PAZOLIANA − CAPÍTULO 14: MISSA ESTRANHA E UM NOVO PADRE

Postado por e arquivado em CANTINHO LITERÁRIO DO EITEL.

Tudo, aliás, é a ponta de um mistério, inclusive os fatos. Ou a ausência deles. Duvida? Quando nada acontece há um milagre que não estamos vendo”. Guimarães Rosa − 1908-1967)

Enquanto os Deuses trabalhavam duro na revisão geral de sua frota estelar, os terráqueos continuavam se considerando os suprassumos da inteligência universal com a criação de veículos espaciais cada vez mais sofisticados. Para eles, humanos, pois para Sued & Cia aquilo tudo não passava de carroças. A luta ensandecida entre russos e americanos pelo poderio das alturas cada vez mais longínquas os levaram às estações espaciais. A URSS havia lançada a primeira, Salyut, em 19 de abril de 1971, seguidas de outras, como o projeto Almaz. Em 14 de maio de 1973 os americanos lançaram a sua primeira, Skaylab. Alguns acidentes ocorreram com as estações russas, assim como aconteceu com a americana.
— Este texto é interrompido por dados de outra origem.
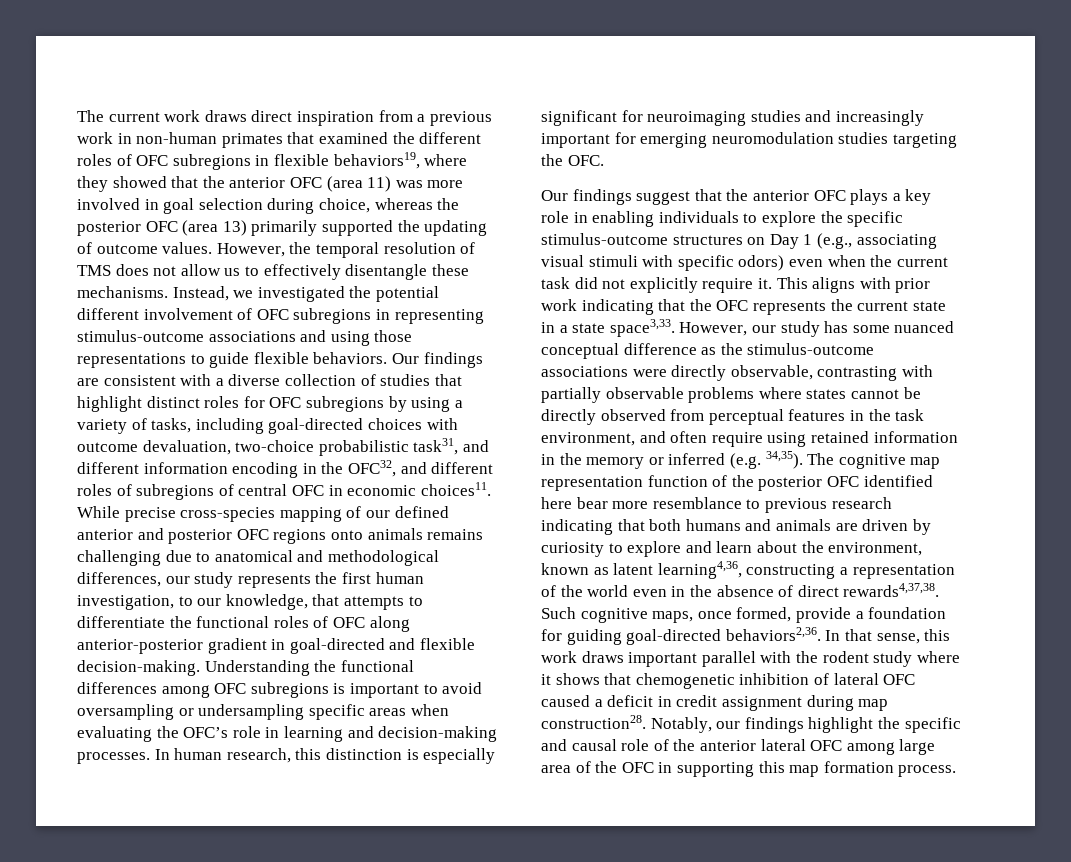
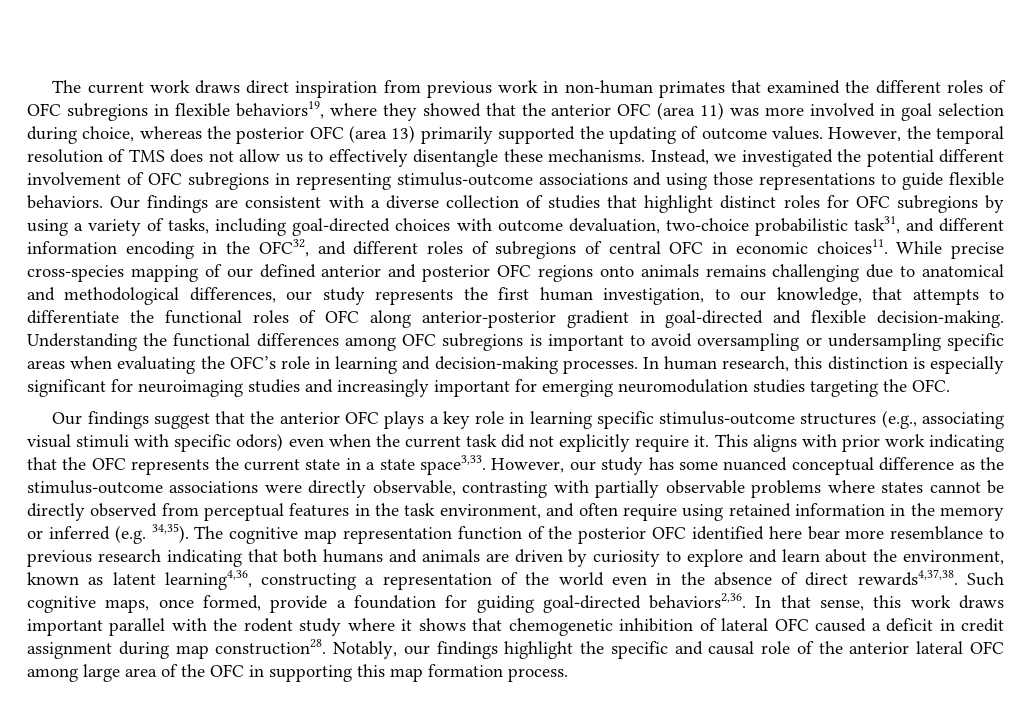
[417,114,426,122] a -> (421, 86) none
[592,211,904,227] [541,233,813,249] enabling individuals to explore the specific stimulus-outcome structures on Day 1 -> [529,411,877,429] learning specific stimulus-outcome structures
Quanto a esta, ficou dependurada lá no espaço durante pouco mais de seis anos. Em julho daquele ano de 1979, os simplórios habitantes de Vila do Córrego Dobrado receberam notícias de que a Skaylab estava para cair sobre as cabeças dos terráqueos, e que os habitantes da pequena localidade se prevenissem. Teve gente que só saiu de casa depois que caiu a geringonça.  Não demorou muito e Zé Limão danou a falar que era coisa de gente do espaço e que Arnaldo devia estar envolvido com isso. Óbvio, ninguém levou a sério. O negócio é que a Skaylab caiu sem maiores danos e a vida seguiu.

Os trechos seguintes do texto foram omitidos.